Paraguay's bird-watching scene is ideal for bird-seekers looking for a diverse avian population. Paraguay boasts species like parakeets, hummingbirds, woodpeckers and owls, as well as storks, herons, egrets and hawks. Tour companies offer specialized birding tours, although simply going to the country's national parks and preserves will undoubtedly lead to some sightings.


Cerro Cora National Park, with its forests and low hills, is the largest continuous protected area in Paraguay. It sits in the eastern part of the country on the border with Brazil. Guided tours are available. The park's trails pass by waterfalls and streams, and bring visitors into contact with resident wildlife, including monkeys and armadillos.

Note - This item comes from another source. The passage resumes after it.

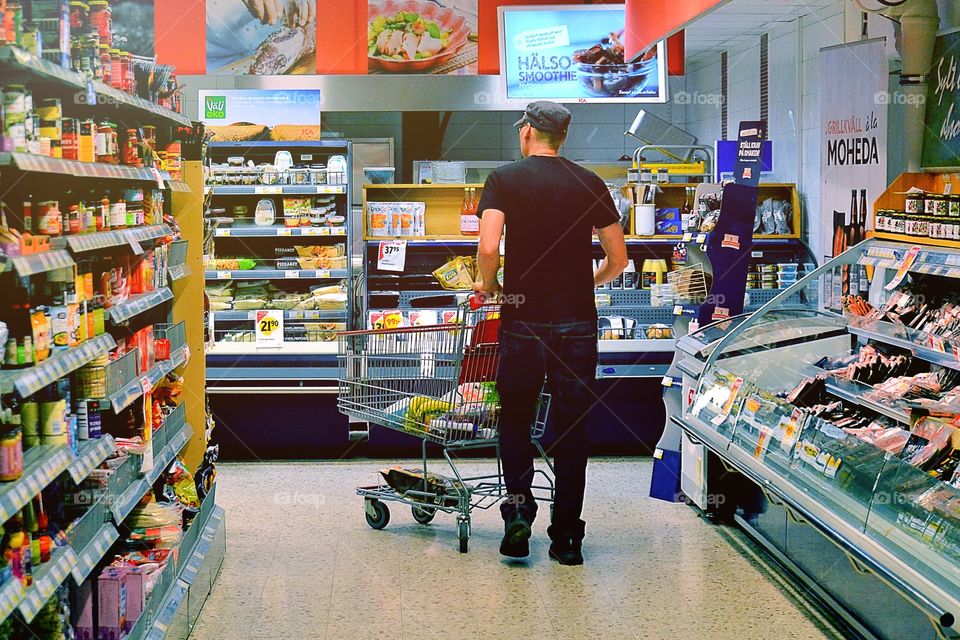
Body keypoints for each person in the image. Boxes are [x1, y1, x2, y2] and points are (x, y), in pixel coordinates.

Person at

Cerra Cora also has cave paintings that date back more than 2,000 years.


The Mbaracayu Nature Preserve protects 155,000 acres of forest in eastern Paraguay. The agriculture and timber industries have damaged the native Atlantic forest that once covered more than half of eastern Paraguay. The park is now home to unique tree and fern species, as well as birds and endangered mammals such as the jaguar and tapir. The park is also at the center of a grassroots conservation movement, with ongoing efforts to educate people who live in or near the park about conservation and sustainable business practices. Beekeeping and organic gardening have been introduced into local communities to replace subsistence practices such as hunting and slash-and-burn farming.


Paraguay is not on the tourist map for many people, especially because it is often overshadowed by its giant, high-profile South American neighbors. However, its cheap prices, unique culture and natural features make it an ideal place for eco-tourists and green aficionados in search of an accessible, but still slightly wild, destination.